*Task to carry out:*
Reproduce the text of every entry below verbatim, line for line, and leave the pictures out of your output.

*Material for this exercise:*
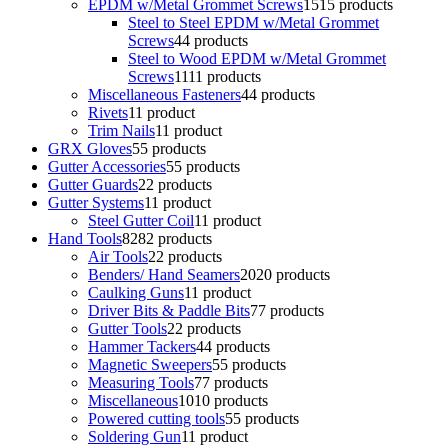
EPDM w/Metal Grommet Screws
15
15 products
Steel to Steel EPDM w/Metal Grommet
Screws
4
4 products
Steel to Wood EPDM w/Metal Grommet
Screws
11
11 products
Miscellaneous Fasteners
4
4 products
Rivets
1
1 product
Trim Nails
1
1 product
GRX Gloves
5
5 products
Gutter Accessories
5
5 products
Gutter Guards
2
2 products
Gutter Systems
1
1 product
Steel Gutter Coil
1
1 product
Hand Tools
82
82 products
Air Tools
2
2 products
Benders/ Hand Seamers
20
20 products
Caulking Guns
1
1 product
Driver Bits & Paddle Bits
7
7 products
Gutter Tools
2
2 products
Hammer Tackers
4
4 products
Magnetic Sweepers
5
5 products
Measuring Tools
7
7 products
Miscellaneous
10
10 products
Powered cutting tools
5
5 products
Soldering Gun
1
1 product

*Final answer:*
EPDM w/Metal Grommet Screws
15
15 products
Steel to Steel EPDM w/Metal Grommet
Screws
4
4 products
Steel to Wood EPDM w/Metal Grommet
Screws
11
11 products
Miscellaneous Fasteners
4
4 products
Rivets
1
1 product
Trim Nails
1
1 product
GRX Gloves
5
5 products
Gutter Accessories
5
5 products
Gutter Guards
2
2 products
Gutter Systems
1
1 product
Steel Gutter Coil
1
1 product
Hand Tools
82
82 products
Air Tools
2
2 products
Benders/ Hand Seamers
20
20 products
Caulking Guns
1
1 product
Driver Bits & Paddle Bits
7
7 products
Gutter Tools
2
2 products
Hammer Tackers
4
4 products
Magnetic Sweepers
5
5 products
Measuring Tools
7
7 products
Miscellaneous
10
10 products
Powered cutting tools
5
5 products
Soldering Gun
1
1 product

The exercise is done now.